The findings give us a glance, through the eyes of new students working on the field, on how it feels to learn ML again. That's a unique viewpoint. The most challenging topic for the students turned to be the data preparation phase as real world data have a lot of missing values, etc. Additionally, both student groups were introduced to the Housing Prediction dataset (another famous competition dataset) in class and therefore tried to reuse the code to solve the real world problem provided, but failed. They needed help writing code for the new real world scenario as it was difficult for them applying any AI algorithms. Only after the code was working did writing the paper seem easier than the rest of the tasks since they've been provided with sample papers and templates.

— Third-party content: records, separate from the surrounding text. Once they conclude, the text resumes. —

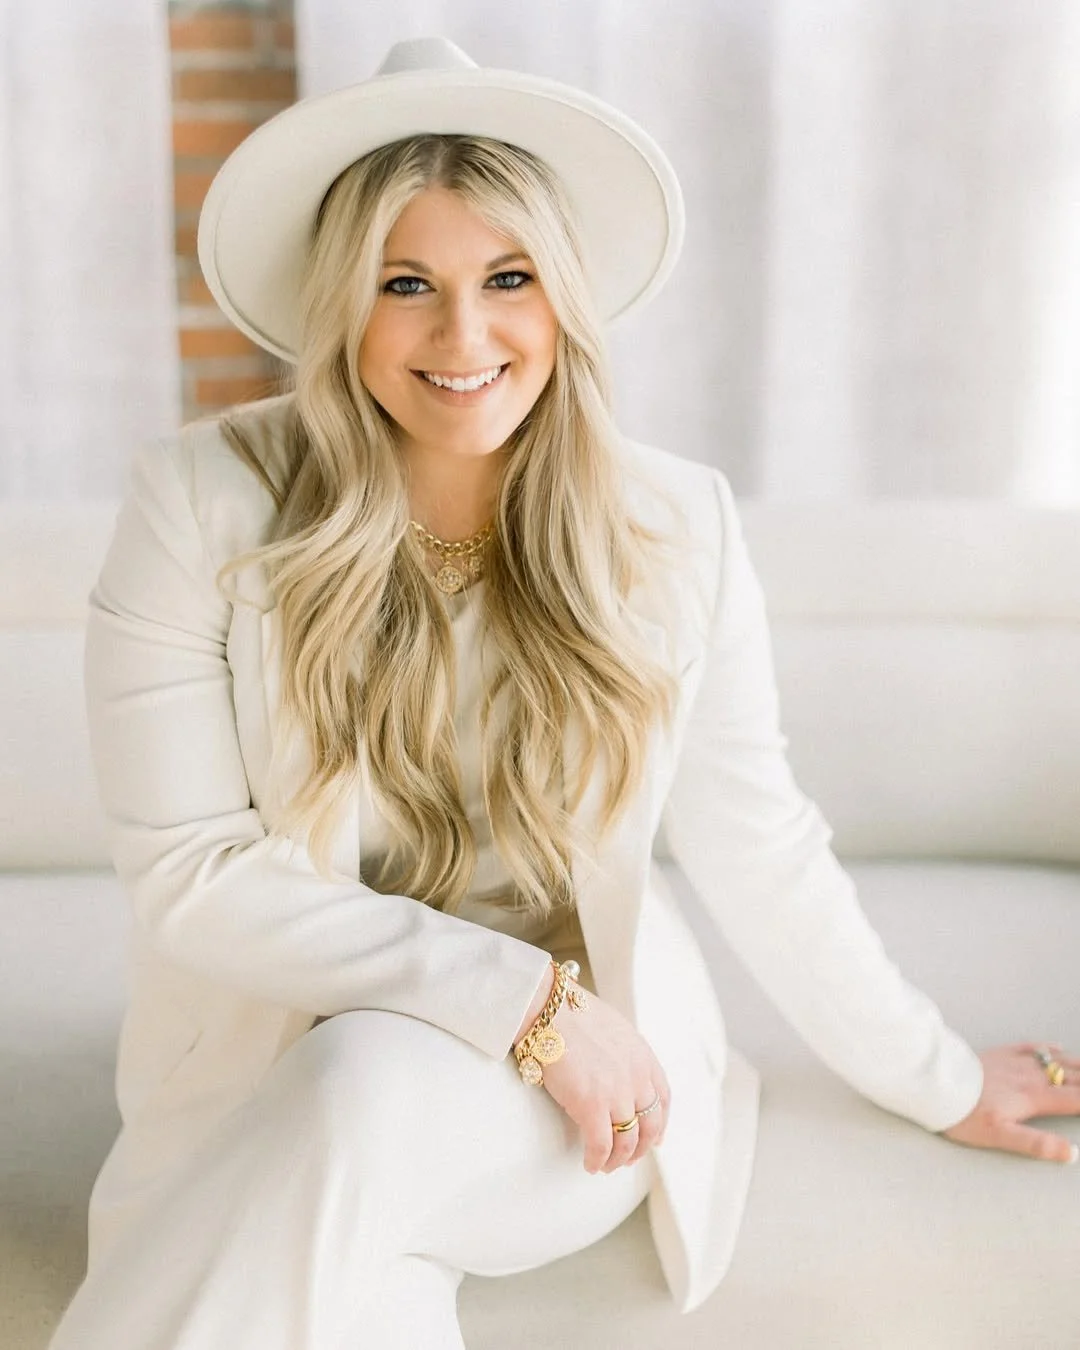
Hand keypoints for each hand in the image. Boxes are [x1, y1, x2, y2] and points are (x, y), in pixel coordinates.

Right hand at [515, 976, 670, 1173]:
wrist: (548, 1010)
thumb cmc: (571, 1012)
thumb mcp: (613, 1028)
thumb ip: (624, 1053)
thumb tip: (617, 1069)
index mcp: (643, 1056)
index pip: (662, 1097)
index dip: (660, 1122)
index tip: (655, 1137)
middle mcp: (637, 1077)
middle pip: (649, 1124)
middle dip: (640, 1147)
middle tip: (628, 1158)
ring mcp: (616, 1093)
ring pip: (626, 1140)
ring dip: (617, 1159)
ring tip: (605, 1165)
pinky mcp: (591, 1106)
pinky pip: (600, 1145)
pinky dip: (597, 1160)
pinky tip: (589, 1164)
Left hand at [941, 1043, 1079, 1163]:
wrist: (935, 1084)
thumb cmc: (966, 1114)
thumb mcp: (1001, 1136)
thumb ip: (1037, 1144)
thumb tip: (1072, 1153)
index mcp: (1034, 1098)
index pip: (1076, 1100)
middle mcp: (1030, 1077)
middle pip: (1072, 1077)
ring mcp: (1015, 1063)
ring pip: (1055, 1061)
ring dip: (1078, 1065)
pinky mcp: (999, 1054)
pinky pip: (1030, 1047)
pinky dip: (1049, 1049)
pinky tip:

I'm by any means not saying that Academia is the only way to learn ML but there are quite some initiatives that are remarkable. Palazzo et al. (2022) collaborated with local authorities to obtain locally-based datasets and Kazmi, H. (2022) used end-to-end projects for energy engineers to foster a more engaged community.

The takeouts of this is to meticulously select interdisciplinary projects and invest time in understanding the data that is present.

  • Make sure you have experienced a world known problem (e.g., Titanic competition) in order to gain confidence working on different problems. Try to understand the difference between the popular ML problems and the real world problems out there. This will make you stand in the long run! :)

Happy solving.

For those interested in diving deeper, here are some valuable references:

Dogan, G. (2023, December). Teaching Machine Learning with Applied Interdisciplinary Real World Projects. In The Third Teaching Machine Learning and Artificial Intelligence Workshop (pp. 12-15). PMLR.

Müller, R., Fasemore, A. M., Elhossary, M., & Förstner, K. U. (2022, March). A lesson for teaching fundamental Machine Learning concepts and skills to molecular biologists. In Proceedings of the Second Teaching Machine Learning and Artificial Intelligence Workshop (pp. 68-72).

PMLR.Kazmi, H. (2022, March). Teaching machine learning through end-to-end decision making. In Proceedings of the Second Teaching Machine Learning and Artificial Intelligence Workshop (pp. 10-14). PMLR.

Palazzo, M., Velazquez, A., Breda, M., Callara, M., & Aguirre, N. (2022, March). Teaching machine learning in argentina: the clusterAI pipeline. In Proceedings of the Second Teaching Machine Learning and Artificial Intelligence Workshop (pp. 83-87). PMLR.